GIVEN TASK
Show every line in the records below where the word "bottom" appears.

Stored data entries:
::::::

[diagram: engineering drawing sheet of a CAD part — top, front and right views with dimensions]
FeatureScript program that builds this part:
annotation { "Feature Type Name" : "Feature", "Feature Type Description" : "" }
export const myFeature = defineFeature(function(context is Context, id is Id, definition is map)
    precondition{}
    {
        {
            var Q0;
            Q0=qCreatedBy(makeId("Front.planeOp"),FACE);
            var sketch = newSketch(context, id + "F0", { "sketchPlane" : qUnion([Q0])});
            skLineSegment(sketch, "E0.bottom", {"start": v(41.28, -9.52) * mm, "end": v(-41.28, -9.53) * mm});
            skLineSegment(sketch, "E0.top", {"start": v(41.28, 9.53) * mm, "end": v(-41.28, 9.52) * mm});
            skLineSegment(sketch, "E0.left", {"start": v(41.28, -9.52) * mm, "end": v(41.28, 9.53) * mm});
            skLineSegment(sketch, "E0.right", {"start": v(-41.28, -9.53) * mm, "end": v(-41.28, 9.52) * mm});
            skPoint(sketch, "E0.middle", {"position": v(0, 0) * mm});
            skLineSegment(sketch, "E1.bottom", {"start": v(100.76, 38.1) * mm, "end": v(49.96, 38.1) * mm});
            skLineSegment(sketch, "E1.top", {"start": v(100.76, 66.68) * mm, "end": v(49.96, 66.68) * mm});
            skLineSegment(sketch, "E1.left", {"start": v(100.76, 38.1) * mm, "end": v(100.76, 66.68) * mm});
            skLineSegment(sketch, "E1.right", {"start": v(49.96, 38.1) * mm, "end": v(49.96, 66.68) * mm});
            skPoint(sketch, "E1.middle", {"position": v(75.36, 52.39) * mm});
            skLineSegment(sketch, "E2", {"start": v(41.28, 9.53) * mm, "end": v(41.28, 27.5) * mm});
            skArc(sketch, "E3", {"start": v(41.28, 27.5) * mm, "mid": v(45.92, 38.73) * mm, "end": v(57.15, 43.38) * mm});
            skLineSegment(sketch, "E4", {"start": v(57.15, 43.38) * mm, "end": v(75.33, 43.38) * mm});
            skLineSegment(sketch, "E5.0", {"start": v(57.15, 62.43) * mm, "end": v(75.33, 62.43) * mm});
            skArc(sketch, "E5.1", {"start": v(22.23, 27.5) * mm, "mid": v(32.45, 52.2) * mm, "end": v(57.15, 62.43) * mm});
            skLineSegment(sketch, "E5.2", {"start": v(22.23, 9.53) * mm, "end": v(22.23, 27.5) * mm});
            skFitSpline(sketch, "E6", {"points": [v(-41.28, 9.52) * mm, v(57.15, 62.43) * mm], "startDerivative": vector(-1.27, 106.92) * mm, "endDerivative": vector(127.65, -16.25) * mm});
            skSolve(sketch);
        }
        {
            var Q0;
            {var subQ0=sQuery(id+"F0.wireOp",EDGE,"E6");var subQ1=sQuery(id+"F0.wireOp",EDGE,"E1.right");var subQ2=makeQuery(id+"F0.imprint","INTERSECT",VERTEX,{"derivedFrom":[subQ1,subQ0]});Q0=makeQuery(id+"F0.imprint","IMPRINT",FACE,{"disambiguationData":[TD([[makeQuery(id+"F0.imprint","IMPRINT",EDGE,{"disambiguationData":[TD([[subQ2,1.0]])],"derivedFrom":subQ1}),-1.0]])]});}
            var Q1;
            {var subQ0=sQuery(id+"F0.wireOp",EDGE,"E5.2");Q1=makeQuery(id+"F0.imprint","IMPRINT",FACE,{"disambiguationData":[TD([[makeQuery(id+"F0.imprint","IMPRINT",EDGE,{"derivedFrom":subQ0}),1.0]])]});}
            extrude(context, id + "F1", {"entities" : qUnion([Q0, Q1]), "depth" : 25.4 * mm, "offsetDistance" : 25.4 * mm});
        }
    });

::::::

RESPONSE FOR THIS EXERCISE
            skLineSegment(sketch, "E0.bottom", {"start": v(41.28, -9.52) * mm, "end": v(-41.28, -9.53) * mm});
            skLineSegment(sketch, "E1.bottom", {"start": v(100.76, 38.1) * mm, "end": v(49.96, 38.1) * mm});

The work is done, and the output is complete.